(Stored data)
=======
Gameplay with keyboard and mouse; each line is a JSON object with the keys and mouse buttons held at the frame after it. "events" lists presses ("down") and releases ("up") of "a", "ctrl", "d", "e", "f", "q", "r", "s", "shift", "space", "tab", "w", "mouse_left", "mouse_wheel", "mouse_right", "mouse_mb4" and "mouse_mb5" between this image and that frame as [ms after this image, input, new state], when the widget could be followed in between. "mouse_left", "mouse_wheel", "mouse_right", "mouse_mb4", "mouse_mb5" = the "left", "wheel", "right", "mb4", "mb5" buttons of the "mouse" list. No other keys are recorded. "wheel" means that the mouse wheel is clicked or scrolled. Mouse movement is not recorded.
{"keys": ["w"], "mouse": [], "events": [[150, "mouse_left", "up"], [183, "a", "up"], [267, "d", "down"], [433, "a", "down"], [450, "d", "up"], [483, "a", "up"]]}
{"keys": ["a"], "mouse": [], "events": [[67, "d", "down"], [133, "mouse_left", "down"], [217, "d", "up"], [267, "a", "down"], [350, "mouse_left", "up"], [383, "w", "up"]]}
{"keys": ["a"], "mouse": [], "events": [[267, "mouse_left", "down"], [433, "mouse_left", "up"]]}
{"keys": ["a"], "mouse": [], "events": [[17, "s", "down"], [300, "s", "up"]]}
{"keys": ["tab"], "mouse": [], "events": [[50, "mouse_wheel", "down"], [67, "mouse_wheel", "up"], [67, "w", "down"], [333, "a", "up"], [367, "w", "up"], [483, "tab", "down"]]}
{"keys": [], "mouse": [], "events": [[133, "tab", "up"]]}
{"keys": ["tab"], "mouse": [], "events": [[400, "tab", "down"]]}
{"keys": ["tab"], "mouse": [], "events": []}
=======
» **Exercise brief**:
Repeat every record, exactly as written.

» **Response box**:
Gameplay with keyboard and mouse; each line is a JSON object with the keys and mouse buttons held at the frame after it. "events" lists presses ("down") and releases ("up") of "a", "ctrl", "d", "e", "f", "q", "r", "s", "shift", "space", "tab", "w", "mouse_left", "mouse_wheel", "mouse_right", "mouse_mb4" and "mouse_mb5" between this image and that frame as [ms after this image, input, new state], when the widget could be followed in between. "mouse_left", "mouse_wheel", "mouse_right", "mouse_mb4", "mouse_mb5" = the "left", "wheel", "right", "mb4", "mb5" buttons of the "mouse" list. No other keys are recorded. "wheel" means that the mouse wheel is clicked or scrolled. Mouse movement is not recorded.
{"keys": ["w"], "mouse": [], "events": [[150, "mouse_left", "up"], [183, "a", "up"], [267, "d", "down"], [433, "a", "down"], [450, "d", "up"], [483, "a", "up"]]}
{"keys": ["a"], "mouse": [], "events": [[67, "d", "down"], [133, "mouse_left", "down"], [217, "d", "up"], [267, "a", "down"], [350, "mouse_left", "up"], [383, "w", "up"]]}
{"keys": ["a"], "mouse": [], "events": [[267, "mouse_left", "down"], [433, "mouse_left", "up"]]}
{"keys": ["a"], "mouse": [], "events": [[17, "s", "down"], [300, "s", "up"]]}
{"keys": ["tab"], "mouse": [], "events": [[50, "mouse_wheel", "down"], [67, "mouse_wheel", "up"], [67, "w", "down"], [333, "a", "up"], [367, "w", "up"], [483, "tab", "down"]]}
{"keys": [], "mouse": [], "events": [[133, "tab", "up"]]}
{"keys": ["tab"], "mouse": [], "events": [[400, "tab", "down"]]}
{"keys": ["tab"], "mouse": [], "events": []}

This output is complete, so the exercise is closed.